The house-proud males are known for the elaborate shelters or "bowers" they build to attract females.
Last year researchers in Australia discovered that the males arrange items in their bowers to create a "forced perspective".
Scientists have now confirmed that females are impressed by the trick that could make males appear larger.
The findings are reported in the journal Science.
Dr Laura Kelley and Dr John Endler at Deakin University in Geelong, Australia, have been studying great bowerbirds in northern Australia.
In the past, they have recorded that the males decorate the ground or "court" in front of a thatched avenue of sticks with stones, shells, bones and other grey objects they have collected.
When a female enters the avenue, the male displays over the court "showing off" brightly coloured or unusual items they have collected, as well as flashing the crest on the back of their head.
By photographing the displays, researchers found that objects on the floor of the court were arranged in a very particular manner.
Males placed smaller items near to the twig structure and larger ones further away in a pattern, even correcting the order if the pattern was disturbed.Appear larger
"One possible explanation is that the visual illusion makes the display court look smaller, so that any objects displayed over the court appear larger than in reality, and therefore that male is interpreted as a better mate," said Dr Kelley.
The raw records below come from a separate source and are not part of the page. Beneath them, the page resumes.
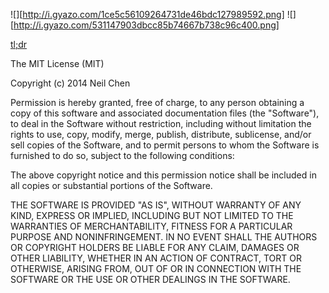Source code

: ![][http://i.gyazo.com/1ce5c56109264731de46bdc127989592.png]
![][http://i.gyazo.com/531147903dbcc85b74667b738c96c400.png]

[tl;dr](https://tldrlegal.com/license/mit-license)

The MIT License (MIT)

Copyright (c) 2014 Neil Chen

Permission is hereby granted, free of charge, to any person obtaining a copy
of this software and associated documentation files (the "Software"), to deal
in the Software without restriction, including without limitation the rights
to use, copy, modify, merge, publish, distribute, sublicense, and/or sell
copies of the Software, and to permit persons to whom the Software is
furnished to do so, subject to the following conditions:

The above copyright notice and this permission notice shall be included in
all copies or substantial portions of the Software.

THE SOFTWARE IS PROVIDED "AS IS", WITHOUT WARRANTY OF ANY KIND, EXPRESS OR
IMPLIED, INCLUDING BUT NOT LIMITED TO THE WARRANTIES OF MERCHANTABILITY,
FITNESS FOR A PARTICULAR PURPOSE AND NONINFRINGEMENT. IN NO EVENT SHALL THE
AUTHORS OR COPYRIGHT HOLDERS BE LIABLE FOR ANY CLAIM, DAMAGES OR OTHER
LIABILITY, WHETHER IN AN ACTION OF CONTRACT, TORT OR OTHERWISE, ARISING FROM,
OUT OF OR IN CONNECTION WITH THE SOFTWARE OR THE USE OR OTHER DEALINGS IN
THE SOFTWARE.
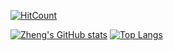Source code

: [![HitCount](https://hits.dwyl.com/dougsong/dougsong.svg?style=flat-square)](http://hits.dwyl.com/dougsong/dougsong)

[![Zheng's GitHub stats](https://github-readme-stats.vercel.app/api?username=dougsong&line_height=24.5&show_icons=true&hide_border=true&theme=radical)](https://github.com/anuraghazra/github-readme-stats)
[![Top Langs](https://github-readme-stats.vercel.app/api/top-langs/?username=dougsong&layout=compact&langs_count=8&hide_border=true&card_width=256)](https://github.com/anuraghazra/github-readme-stats)

<!--
**dougsong/dougsong** is a ✨ _special_ ✨ repository because its `README.md` (this file) appears on your GitHub profile.

Here are some ideas to get you started:

- 🔭 I’m currently working on ...
- 🌱 I’m currently learning ...
- 👯 I’m looking to collaborate on ...
- 🤔 I’m looking for help with ...
- 💬 Ask me about ...
- 📫 How to reach me: ...
- 😄 Pronouns: ...
- ⚡ Fun fact: ...
-->
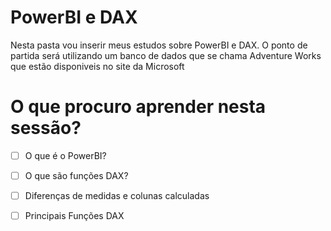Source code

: # PowerBI e DAX
<p> Nesta pasta vou inserir meus estudos sobre PowerBI e DAX. O ponto de partida será utilizando um banco de dados que se chama Adventure Works que estão disponiveis
	no site da Microsoft  <a href="https://www.microsoft.com/en-us/download/details.aspx?id=49502"></a></p>


# O que procuro aprender nesta sessão?

- [ ] O que é o PowerBI?
- [ ] O que são funções DAX?
- [ ] Diferenças de medidas e colunas calculadas
- [ ] Principais Funções DAX


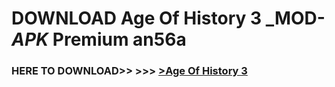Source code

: # DOWNLOAD Age Of History 3 _MOD-_APK_ Premium  an56a



<h3> HERE TO DOWNLOAD>> >>> <a href="https://rediregoooz.web.app?sq=Age Of History 3">>Age Of History 3 </a></h3><br>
If even sized objects are placed at a distance from each other, the more distant object appears smaller when viewed "head on".
- The bowers are not nests; males play no part in nest building or raising chicks
- Great bowerbird females prefer red and green decorations whereas satin bowerbirds prize blue objects
- There are 20 species of bowerbird, eight of which are found in Australia
So by placing larger items in the distance and smaller items close to the females, the males could be distorting the perspective of their potential mates.
Now, having carefully studied mating interactions between the birds, the researchers have confirmed that a well-executed optical illusion is effective.
"Males that produce the more even patterns required for a high-quality visual illusion gained more mates than males that had less even patterns," said Dr Kelley.
The scientists suggest two possible reasons for the higher success rate.
"Either the pattern required to create forced perspective is an indicator of male quality [that attracts females]... or the illusion holds the female's attention for longer, making mating more likely," Dr Kelley explained to BBC Nature.
Although this is the first time such a display has been positively linked to mating success, Dr Kelley believes the trick could be employed across the animal kingdom.
"In many species that use visual displays in courtship the male displays from a typical distance from the female with a characteristic body orientation towards her," she said.
"This is the fundamental requirement of most geometric visual illusions. So it seems that the conditions for creating visual illusions are present, but we have never considered before that animals might be using them."